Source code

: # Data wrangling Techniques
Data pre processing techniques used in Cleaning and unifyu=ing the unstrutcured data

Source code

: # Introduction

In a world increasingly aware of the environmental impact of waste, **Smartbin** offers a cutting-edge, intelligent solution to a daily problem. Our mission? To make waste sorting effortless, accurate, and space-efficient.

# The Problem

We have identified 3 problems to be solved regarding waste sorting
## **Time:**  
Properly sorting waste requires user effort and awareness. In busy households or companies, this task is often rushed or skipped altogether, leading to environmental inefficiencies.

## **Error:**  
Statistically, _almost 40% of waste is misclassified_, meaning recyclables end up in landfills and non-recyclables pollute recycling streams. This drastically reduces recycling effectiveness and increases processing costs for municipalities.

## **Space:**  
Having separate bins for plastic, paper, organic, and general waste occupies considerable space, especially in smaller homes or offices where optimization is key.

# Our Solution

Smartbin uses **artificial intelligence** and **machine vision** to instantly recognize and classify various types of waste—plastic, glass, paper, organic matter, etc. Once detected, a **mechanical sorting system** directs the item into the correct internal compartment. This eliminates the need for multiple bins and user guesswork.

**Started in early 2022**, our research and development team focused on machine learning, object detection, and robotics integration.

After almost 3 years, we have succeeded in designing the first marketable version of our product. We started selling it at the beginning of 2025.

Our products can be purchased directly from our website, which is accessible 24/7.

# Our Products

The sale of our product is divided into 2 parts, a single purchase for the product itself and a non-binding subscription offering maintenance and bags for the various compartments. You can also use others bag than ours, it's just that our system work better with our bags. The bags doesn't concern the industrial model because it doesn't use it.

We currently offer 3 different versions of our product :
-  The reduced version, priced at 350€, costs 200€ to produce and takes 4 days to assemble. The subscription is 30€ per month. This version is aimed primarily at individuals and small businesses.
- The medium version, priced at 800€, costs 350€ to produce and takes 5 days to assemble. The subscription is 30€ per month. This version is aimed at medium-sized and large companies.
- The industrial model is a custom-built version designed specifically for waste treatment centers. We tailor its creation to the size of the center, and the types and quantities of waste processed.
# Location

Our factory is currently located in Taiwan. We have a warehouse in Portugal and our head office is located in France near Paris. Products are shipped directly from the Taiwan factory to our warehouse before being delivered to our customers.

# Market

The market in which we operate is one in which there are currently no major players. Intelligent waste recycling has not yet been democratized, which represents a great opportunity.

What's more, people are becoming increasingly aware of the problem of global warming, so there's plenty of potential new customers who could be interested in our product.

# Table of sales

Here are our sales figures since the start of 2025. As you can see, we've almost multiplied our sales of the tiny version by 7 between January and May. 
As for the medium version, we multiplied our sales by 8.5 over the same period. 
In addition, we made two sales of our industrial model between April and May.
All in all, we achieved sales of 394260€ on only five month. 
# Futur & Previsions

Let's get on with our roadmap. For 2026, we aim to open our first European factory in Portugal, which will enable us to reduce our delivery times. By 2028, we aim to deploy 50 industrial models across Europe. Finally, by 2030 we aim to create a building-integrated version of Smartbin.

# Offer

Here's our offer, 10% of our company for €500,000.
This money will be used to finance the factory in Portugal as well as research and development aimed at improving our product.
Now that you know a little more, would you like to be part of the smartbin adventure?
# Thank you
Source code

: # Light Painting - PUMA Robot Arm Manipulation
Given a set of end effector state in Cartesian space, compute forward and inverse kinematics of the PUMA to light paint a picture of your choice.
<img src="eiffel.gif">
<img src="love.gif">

• _JOB_:
The exact lines of the material above starting at the one that contains "## **Error:**" and ending at the one that contains "## **Space:**" are what to retype; leave out everything else.

• _SOLUTION TO THIS TASK_:
## **Error:**  
Statistically, _almost 40% of waste is misclassified_, meaning recyclables end up in landfills and non-recyclables pollute recycling streams. This drastically reduces recycling effectiveness and increases processing costs for municipalities.

## **Space:**  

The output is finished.